#### Teks Kajian ####

5. Kedua calon mempelai tidak sedang dalam keadaan ihram (haji atau umruh). Jumhur
ulama berpendapat bahwa seorang yang sedang ihram diharamkan melakukan
perkawinan baik secara sendiri maupun diwakilkan (Sabiq, 1996: 125; KHI Pasal 5 ).
6. Khusus untuk calon mempelai laki-laki, tidak beristerikan lebih dari empat orang. (KHI,
Pasal 55).

Konsep Wali dan Mahar Sebelum dan Sesudah Islam


Konsep perwalian merupakan salah satu bagian yang tidak terpisahkan dalam sebuah
pernikahan. Keberadaan wali merupakan salah satu dari persyaratan legal pernikahan Islam
yang harus dipenuhi. Jumhur ulama menyepakati bahwa pernikahan dipandang tidak sah
bila tidak disertai oleh seorang wali (Hasyim, 2001: 154). Ketentuan ini merujuk kepada hadis
Nabi saw. yang diriwayatkan oleh al-Daruquthni: ”Tidak dipandang sah pernikahan tanpa wali
dan dua orang saksi”.

####

→ Tugas 1:
Sebutkan semua rujukan yang dicantumkan di dalam tanda kurung pada teks kajian tentang pernikahan ini.
→ Tugas 2:
Jawablah berdasarkan teks kajian tentang pernikahan ini.
(a) Calon mempelai laki-laki tidak boleh beristerikan lebih dari berapa orang?
(b) Menurut kesepakatan jumhur ulama, bagaimana status pernikahan yang tidak disertai seorang wali?
(c) Menurut hadis yang diriwayatkan oleh al-Daruquthni, apa yang disyaratkan selain wali agar pernikahan dipandang sah?
→ Tugas 3:
Salin persis bagian teks kajian tentang pernikahan ini, mulai dari kata "5. Kedua calon" dan berhenti setelah "KHI Pasal 5 ).".

#### Catatan Hasil Ekstraksi ####

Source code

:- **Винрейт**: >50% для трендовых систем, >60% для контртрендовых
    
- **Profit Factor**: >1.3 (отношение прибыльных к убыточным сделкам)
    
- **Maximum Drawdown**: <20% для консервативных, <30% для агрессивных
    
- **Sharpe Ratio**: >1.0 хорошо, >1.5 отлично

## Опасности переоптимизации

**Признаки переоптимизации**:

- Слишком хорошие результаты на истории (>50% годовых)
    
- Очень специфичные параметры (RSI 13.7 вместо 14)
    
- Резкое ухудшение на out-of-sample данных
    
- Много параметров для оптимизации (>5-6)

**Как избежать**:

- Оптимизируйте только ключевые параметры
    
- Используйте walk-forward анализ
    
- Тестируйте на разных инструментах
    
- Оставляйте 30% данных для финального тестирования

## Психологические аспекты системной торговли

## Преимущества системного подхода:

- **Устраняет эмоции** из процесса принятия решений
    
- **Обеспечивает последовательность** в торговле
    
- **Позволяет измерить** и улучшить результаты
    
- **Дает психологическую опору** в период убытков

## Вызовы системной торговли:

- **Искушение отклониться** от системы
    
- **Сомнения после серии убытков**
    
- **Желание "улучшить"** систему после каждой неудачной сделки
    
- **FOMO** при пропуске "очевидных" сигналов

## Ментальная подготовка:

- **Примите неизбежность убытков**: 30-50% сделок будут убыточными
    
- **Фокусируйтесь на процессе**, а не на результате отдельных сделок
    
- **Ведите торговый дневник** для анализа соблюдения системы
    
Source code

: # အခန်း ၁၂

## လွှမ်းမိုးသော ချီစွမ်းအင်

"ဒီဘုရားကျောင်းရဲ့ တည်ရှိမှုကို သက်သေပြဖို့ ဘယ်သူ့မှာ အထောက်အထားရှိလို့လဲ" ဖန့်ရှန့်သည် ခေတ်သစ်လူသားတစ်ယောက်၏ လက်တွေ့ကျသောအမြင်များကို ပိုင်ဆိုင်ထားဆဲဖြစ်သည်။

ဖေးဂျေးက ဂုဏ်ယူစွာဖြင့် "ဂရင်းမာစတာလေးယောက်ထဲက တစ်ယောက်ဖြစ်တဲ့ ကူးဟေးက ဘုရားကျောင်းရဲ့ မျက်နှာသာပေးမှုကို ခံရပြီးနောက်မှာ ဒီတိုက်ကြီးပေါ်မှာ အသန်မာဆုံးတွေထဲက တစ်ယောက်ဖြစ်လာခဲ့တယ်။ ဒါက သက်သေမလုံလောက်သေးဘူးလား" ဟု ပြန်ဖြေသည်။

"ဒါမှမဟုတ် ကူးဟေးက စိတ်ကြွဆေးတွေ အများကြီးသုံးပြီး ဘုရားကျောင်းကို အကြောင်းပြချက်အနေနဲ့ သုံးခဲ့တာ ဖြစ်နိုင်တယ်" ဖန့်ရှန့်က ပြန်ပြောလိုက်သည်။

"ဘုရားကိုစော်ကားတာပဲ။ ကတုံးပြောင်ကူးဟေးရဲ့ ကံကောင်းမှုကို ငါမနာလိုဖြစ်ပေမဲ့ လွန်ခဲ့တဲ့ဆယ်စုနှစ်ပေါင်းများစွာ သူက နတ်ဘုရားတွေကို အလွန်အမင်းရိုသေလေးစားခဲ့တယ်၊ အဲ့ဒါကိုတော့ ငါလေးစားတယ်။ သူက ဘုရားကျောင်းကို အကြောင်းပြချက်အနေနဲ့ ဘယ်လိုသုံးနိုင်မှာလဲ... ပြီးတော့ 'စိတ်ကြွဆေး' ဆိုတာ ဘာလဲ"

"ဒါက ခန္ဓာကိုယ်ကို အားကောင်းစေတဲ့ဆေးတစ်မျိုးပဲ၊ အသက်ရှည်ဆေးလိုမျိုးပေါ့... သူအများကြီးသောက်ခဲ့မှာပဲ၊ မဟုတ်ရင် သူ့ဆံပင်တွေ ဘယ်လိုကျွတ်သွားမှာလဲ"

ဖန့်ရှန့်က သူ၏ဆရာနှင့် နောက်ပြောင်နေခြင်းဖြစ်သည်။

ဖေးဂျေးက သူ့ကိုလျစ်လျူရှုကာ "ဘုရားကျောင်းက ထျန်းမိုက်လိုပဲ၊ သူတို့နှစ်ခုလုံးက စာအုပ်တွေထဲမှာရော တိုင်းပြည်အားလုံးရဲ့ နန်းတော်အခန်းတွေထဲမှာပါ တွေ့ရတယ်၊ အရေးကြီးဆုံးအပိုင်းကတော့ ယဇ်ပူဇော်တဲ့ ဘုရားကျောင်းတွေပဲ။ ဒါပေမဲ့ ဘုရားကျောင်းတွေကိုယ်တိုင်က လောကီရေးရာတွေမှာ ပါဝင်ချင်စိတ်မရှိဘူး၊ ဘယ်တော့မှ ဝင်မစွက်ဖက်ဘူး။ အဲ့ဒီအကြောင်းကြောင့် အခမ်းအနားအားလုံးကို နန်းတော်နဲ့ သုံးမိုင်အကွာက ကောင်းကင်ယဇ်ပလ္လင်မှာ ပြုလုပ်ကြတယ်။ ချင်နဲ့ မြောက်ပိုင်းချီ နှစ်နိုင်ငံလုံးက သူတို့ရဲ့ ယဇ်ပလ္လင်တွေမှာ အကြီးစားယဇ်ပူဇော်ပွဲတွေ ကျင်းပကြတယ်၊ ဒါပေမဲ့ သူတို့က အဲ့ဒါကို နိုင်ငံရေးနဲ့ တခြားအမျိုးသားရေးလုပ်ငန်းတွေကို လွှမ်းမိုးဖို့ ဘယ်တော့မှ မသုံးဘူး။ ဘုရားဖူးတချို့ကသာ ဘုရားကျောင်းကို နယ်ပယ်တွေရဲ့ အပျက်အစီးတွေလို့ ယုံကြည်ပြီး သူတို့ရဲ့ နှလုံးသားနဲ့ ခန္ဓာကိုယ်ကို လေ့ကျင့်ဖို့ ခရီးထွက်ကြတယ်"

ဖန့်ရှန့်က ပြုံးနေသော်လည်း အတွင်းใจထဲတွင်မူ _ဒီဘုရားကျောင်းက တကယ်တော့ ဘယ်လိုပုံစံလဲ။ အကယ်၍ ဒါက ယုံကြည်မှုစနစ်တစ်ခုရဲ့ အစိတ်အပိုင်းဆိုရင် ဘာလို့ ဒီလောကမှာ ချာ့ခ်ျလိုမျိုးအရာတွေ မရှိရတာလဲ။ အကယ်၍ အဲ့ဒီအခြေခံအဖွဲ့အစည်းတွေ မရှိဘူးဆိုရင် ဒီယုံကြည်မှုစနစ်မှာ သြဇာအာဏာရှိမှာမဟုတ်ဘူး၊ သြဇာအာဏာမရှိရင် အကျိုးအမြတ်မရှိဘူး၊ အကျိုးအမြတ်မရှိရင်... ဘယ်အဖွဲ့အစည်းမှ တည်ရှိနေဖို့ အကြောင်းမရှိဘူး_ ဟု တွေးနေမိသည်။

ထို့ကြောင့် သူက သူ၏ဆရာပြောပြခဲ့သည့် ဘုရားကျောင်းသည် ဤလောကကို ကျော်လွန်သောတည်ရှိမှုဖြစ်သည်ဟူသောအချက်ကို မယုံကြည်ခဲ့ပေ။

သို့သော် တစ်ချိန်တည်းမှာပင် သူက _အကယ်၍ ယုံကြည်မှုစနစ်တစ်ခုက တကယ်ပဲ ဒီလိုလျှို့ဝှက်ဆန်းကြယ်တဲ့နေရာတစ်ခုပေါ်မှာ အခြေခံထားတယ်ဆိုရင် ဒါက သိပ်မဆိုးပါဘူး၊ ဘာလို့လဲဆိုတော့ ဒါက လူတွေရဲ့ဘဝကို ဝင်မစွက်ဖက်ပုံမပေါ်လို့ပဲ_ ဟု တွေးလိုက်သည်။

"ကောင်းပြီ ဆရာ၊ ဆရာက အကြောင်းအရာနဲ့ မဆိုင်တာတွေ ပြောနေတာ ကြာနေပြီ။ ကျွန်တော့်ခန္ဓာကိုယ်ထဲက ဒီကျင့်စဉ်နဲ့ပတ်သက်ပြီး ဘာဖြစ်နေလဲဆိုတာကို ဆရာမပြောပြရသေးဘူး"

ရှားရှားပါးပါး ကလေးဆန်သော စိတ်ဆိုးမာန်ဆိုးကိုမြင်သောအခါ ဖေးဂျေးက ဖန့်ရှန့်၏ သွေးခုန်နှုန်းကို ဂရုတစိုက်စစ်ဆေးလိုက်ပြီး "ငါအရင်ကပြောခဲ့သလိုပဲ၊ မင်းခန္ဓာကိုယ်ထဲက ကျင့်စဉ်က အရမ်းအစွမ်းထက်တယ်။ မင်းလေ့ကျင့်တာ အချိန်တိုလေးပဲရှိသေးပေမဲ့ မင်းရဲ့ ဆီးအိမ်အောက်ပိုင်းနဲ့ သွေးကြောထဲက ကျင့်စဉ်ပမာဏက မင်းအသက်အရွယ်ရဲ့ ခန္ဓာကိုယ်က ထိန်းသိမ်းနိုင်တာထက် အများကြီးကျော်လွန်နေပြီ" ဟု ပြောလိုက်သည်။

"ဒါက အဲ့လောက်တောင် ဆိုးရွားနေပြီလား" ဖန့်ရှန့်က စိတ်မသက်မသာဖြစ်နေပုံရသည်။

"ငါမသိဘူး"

####

→ Hasil Latihan 1:
Sabiq, 1996: 125
KHI Pasal 5
KHI, Pasal 55
Hasyim, 2001: 154

→ Hasil Latihan 2:
(a) Tidak lebih dari empat orang.
(b) Pernikahan itu dipandang tidak sah.
(c) Dua orang saksi.

→ Hasil Latihan 3:
5. Kedua calon mempelai tidak sedang dalam keadaan ihram (haji atau umruh). Jumhur
ulama berpendapat bahwa seorang yang sedang ihram diharamkan melakukan
perkawinan baik secara sendiri maupun diwakilkan (Sabiq, 1996: 125; KHI Pasal 5 ).